▸ **ATTIVITÀ 1**: Puoi ricopiare le righe dell'elenco, partendo da quella che contiene "オリコンタイアップ特集" e arrivando fino alla fine dell'elenco, sostituendo "ジハンピ" con "ジハンキ" e lasciando tutto il resto invariato?
+++ ESTRATTO FORNITO
Tra i fondi, tenimenti e masserie espropriate, troviamo i seguenti beni: il fondo appartenuto alla Deputazione della Real Cappella del Tesoro di San Gennaro (ottenuto per lascito), circa ottanta moggia, comprendente una masseria (Masseria della Torre) e una specie di fortino, che saranno inglobati e adattati al parco; il fondo era coltivato con colture (nocciole, orzo, lino e viti), arbusti, giardino e un bosco.
La Masseria della Torre fu subito utilizzata per la produzione agricola, infatti aveva fruttifere e un giardino segreto, inoltre era fortificata con mura alte, a scopo difensivo. 
Stessa sorte toccò al fondo della masseria San Potito (quarantacinque moggia), anch’esso coltivato a vigna. Poi c’era il fondo della monastero di Monte Vergine (nove moggia), del quale ne furono espropriati solo due. Ma il maggior contributo alla realizzazione del parco fu dato dal fondo di proprietà della famiglia Carmignano, marchesi di Acquaviva, con un territorio di estensione pari a ben 103 moggia, confinante con la strada per Miano. La proprietà rientrante nei confini del parco fu presa interamente, comprendendo un vigneto, una casa palazzata con giardino. La restante proprietà dei Carmignano, inizialmente esclusa perché fuori dal parco, fu successivamente requisita durante il Decurionato Francese, per far posto al Casino dei Principi e ad altri edifici.
Fu sacrificata anche la masseria Scannapieco (diciotto moggia), piantumata con fichi, viti (della qualità Lacrima Bianca e Lacrima Rossa), noccioli, pruni, e altri alberi da frutta, nonché un bosco di castagni.
++++++
+++ DATI
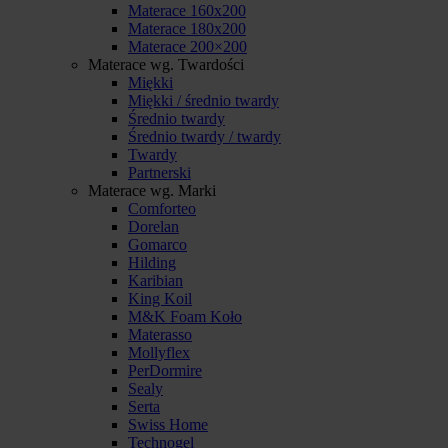
Materace 160x200
Materace 180x200
Materace 200×200
Materace wg. Twardości
Miękki
Miękki / średnio twardy
Średnio twardy
Średnio twardy / twardy
Twardy
Partnerski
Materace wg. Marki
Comforteo
Dorelan
Gomarco
Hilding
Karibian
King Koil
M&K Foam Koło
Materasso
Mollyflex
PerDormire
Sealy
Serta
Swiss Home
Technogel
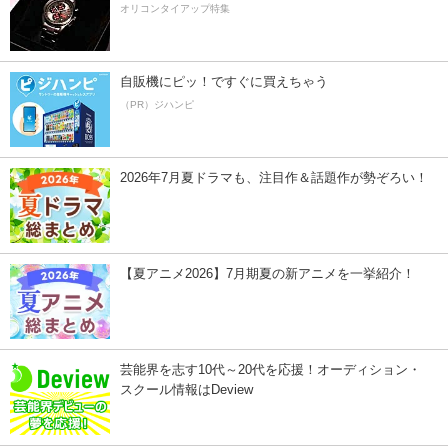
オリコンタイアップ特集
自販機にピッ！ですぐに買えちゃう
（PR）ジハンピ
2026年7月夏ドラマも、注目作＆話題作が勢ぞろい！
【夏アニメ2026】7月期夏の新アニメを一挙紹介！
芸能界を志す10代～20代を応援！オーディション・
スクール情報はDeview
++++++
▸ **ATTIVITÀ 2**: Secondo l'estratto fornito, con quale strada confinava il fondo della famiglia Carmignano?

▸ **RISULTATO 1**:
オリコンタイアップ特集
自販機にピッ！ですぐに買えちゃう
（PR）ジハンキ
2026年7月夏ドラマも、注目作＆話題作が勢ぞろい！
【夏アニメ2026】7月期夏の新アニメを一挙紹介！
芸能界を志す10代～20代を応援！オーディション・
スクール情報はDeview

▸ **RISULTATO 2**: Con la strada per Miano.